Forced Displacement Linked to Development Programs

Some donors, including UK’s Department for International Development (DFID) and the World Bank, rechanneled funding from the problematic Protection of Basic Services (PBS) program in 2015. PBS was associated with the abusive “villagization program,” a government effort to relocate 1.5 million rural people into permanent villages, ostensibly to improve their access to basic services. Some of the relocations in the first year of the program in Gambella region in 2011 were accompanied by violence, including beatings and arbitrary arrests, and insufficient consultation and compensation.
Some Gambella residents filed a complaint in 2013 to the World Bank’s Inspection Panel, the institution’s independent accountability mechanism, alleging that the bank violated its own policies on indigenous people and involuntary resettlement. The Inspection Panel identified major shortcomings in the PBS program in its November 2014 recommendations, although the World Bank Board largely rejected the findings in February. A translator who worked with the Inspection Panel in Gambella was arrested in March and charged under the Anti-Terrorism Proclamation in September 2015.
In February, in the course of a court hearing on a complaint by an Ethiopian farmer that the UK violated its partnership principles by supporting the PBS program, DFID announced that it was ending support to the PBS program. DFID cited concerns over Ethiopia’s civil and political rights record, including concerns related to “freedom of expression and electoral competition, and continued concerns about the accountability of security services.”
There are ongoing reports of forced displacement from development projects in different regions, often with minimal or no compensation and little in the way of prior consultation with affected, often indigenous, communities. Allegations have arisen from commercial and industrial projects associated with Addis Ababa’s expansion and the continued development of sugar plantations in the Lower Omo Valley, which involves clearing 245,000 hectares of land that is home to 200,000 indigenous people. Communities in Omo have seen their grazing land cleared and have lost access to the Omo River, which they relied on for crops. Individuals who questioned the development plans were arrested and harassed.
Violent incidents, both between different ethnic groups and between the government and ethnic groups, increased in 2015 partly due to the growing competition for grazing land and other resources. The reservoir behind the Gibe III dam began filling in January 2015, reducing the annual natural flood that replenished the agricultural lands along the banks of the Omo River.

Key International Actors

Ethiopia enjoys strong support from foreign donors and most of its regional neighbors, based on its role as host of the African Union and strategic regional player, its contribution to UN peacekeeping, security and aid partnerships with Western countries, and its progress on development indicators. The African Union(AU)—the only international body that monitored the May elections—declared the elections “credible” despite the severe restrictions on opposition political parties, independent media, and civil society.
Ethiopia continued to facilitate negotiations between warring parties in South Sudan, and its troops maintained calm in the disputed Abyei Region. Ethiopia deploys troops inside Somalia as part of the AU mission, and in 2015 there were growing reports that abusive “Liyu police” forces were also deployed alongside the Ethiopian Defense Forces. Ethiopia continued to host hundreds of thousands of refugees from South Sudan, Somalia, and Eritrea.
Ethiopia is one of the largest recipients of donor aid in Africa, receiving almost $3 billion in 2015 despite allegations of human rights abuses associated with some development programs, including forced displacement in Gambella and the Omo Valley. There are no indications that donors have strengthened the monitoring and accountability provisions needed to ensure that their development aid does not contribute to or exacerbate human rights problems in Ethiopia.

→ **DATASET ENTRIES**:

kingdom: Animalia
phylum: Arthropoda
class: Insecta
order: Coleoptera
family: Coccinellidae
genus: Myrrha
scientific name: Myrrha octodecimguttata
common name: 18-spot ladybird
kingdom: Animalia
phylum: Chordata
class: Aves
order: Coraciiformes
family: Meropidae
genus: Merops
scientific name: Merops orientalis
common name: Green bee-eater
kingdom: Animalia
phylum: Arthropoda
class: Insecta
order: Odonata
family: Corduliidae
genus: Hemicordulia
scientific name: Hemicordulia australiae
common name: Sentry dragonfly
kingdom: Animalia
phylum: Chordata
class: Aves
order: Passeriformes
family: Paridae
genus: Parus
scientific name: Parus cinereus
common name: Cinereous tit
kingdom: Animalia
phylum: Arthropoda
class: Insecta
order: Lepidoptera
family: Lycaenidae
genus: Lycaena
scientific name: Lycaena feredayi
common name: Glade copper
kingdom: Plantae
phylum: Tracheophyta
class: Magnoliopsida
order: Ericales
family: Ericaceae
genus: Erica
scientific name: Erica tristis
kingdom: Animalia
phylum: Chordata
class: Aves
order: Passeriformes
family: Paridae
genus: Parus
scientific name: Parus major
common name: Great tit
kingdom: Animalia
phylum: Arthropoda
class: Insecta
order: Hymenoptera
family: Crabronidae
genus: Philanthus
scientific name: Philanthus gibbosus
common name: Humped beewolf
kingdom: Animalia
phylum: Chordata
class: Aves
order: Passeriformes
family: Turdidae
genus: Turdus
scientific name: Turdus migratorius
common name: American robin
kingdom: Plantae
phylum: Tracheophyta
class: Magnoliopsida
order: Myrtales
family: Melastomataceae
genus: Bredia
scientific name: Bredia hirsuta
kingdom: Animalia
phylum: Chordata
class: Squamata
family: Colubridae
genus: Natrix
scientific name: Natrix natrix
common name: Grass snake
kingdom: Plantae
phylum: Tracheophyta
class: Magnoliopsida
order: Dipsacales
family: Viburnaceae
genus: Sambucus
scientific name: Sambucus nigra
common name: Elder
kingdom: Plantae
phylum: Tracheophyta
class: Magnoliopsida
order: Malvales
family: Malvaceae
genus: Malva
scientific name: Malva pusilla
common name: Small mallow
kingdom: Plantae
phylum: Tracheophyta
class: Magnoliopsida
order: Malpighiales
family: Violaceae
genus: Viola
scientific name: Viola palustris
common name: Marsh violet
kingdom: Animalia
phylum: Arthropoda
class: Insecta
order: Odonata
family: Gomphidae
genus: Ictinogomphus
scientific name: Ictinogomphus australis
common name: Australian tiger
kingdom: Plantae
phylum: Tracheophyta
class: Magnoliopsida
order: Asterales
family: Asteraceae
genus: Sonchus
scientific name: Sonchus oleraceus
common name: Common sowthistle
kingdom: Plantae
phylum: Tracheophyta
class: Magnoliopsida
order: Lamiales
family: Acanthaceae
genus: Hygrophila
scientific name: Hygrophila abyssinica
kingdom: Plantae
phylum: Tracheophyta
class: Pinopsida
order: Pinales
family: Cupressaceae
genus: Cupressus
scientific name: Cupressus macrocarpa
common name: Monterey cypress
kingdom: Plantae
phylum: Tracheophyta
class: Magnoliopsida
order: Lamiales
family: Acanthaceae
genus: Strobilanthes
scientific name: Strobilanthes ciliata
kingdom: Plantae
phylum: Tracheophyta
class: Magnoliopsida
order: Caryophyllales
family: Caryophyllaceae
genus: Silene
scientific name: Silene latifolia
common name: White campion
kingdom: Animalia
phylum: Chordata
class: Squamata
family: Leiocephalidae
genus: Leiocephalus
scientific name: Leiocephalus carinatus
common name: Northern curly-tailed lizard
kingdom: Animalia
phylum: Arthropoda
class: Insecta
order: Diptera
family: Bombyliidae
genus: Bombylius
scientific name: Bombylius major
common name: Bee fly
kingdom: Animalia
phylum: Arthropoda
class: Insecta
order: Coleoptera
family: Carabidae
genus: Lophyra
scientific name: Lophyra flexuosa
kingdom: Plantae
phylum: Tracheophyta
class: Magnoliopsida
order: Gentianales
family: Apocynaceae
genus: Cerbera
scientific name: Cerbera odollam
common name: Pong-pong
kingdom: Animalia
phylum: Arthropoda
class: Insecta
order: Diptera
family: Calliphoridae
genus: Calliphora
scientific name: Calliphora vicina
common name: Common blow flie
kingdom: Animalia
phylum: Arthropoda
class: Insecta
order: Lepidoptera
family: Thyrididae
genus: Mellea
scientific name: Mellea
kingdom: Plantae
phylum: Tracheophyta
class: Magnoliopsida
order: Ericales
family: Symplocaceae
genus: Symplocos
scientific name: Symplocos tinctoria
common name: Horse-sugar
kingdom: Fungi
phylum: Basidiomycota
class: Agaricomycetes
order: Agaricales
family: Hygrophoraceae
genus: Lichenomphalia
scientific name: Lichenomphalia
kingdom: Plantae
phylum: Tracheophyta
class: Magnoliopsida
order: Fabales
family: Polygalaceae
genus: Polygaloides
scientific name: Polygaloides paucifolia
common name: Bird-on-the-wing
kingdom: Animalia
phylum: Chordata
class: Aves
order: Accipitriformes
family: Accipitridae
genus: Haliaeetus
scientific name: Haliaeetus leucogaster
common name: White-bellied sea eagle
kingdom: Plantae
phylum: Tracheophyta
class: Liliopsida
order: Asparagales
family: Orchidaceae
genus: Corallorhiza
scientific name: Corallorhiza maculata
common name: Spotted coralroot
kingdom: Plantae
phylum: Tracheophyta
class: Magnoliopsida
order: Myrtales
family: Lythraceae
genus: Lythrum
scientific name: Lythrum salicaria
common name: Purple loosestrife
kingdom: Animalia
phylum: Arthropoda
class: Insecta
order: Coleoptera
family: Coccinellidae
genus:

→ **REQUIRED WORK**:
Answer these about the Ethiopia text:
1. How many rural people was the villagization program meant to relocate?
2. When did the reservoir behind the Gibe III dam begin filling?
3. How much donor aid did Ethiopia receive in 2015?
The records come from a separate source.

→ **TASK RESULT**:
1. 1.5 million
2. January 2015
3. Almost $3 billion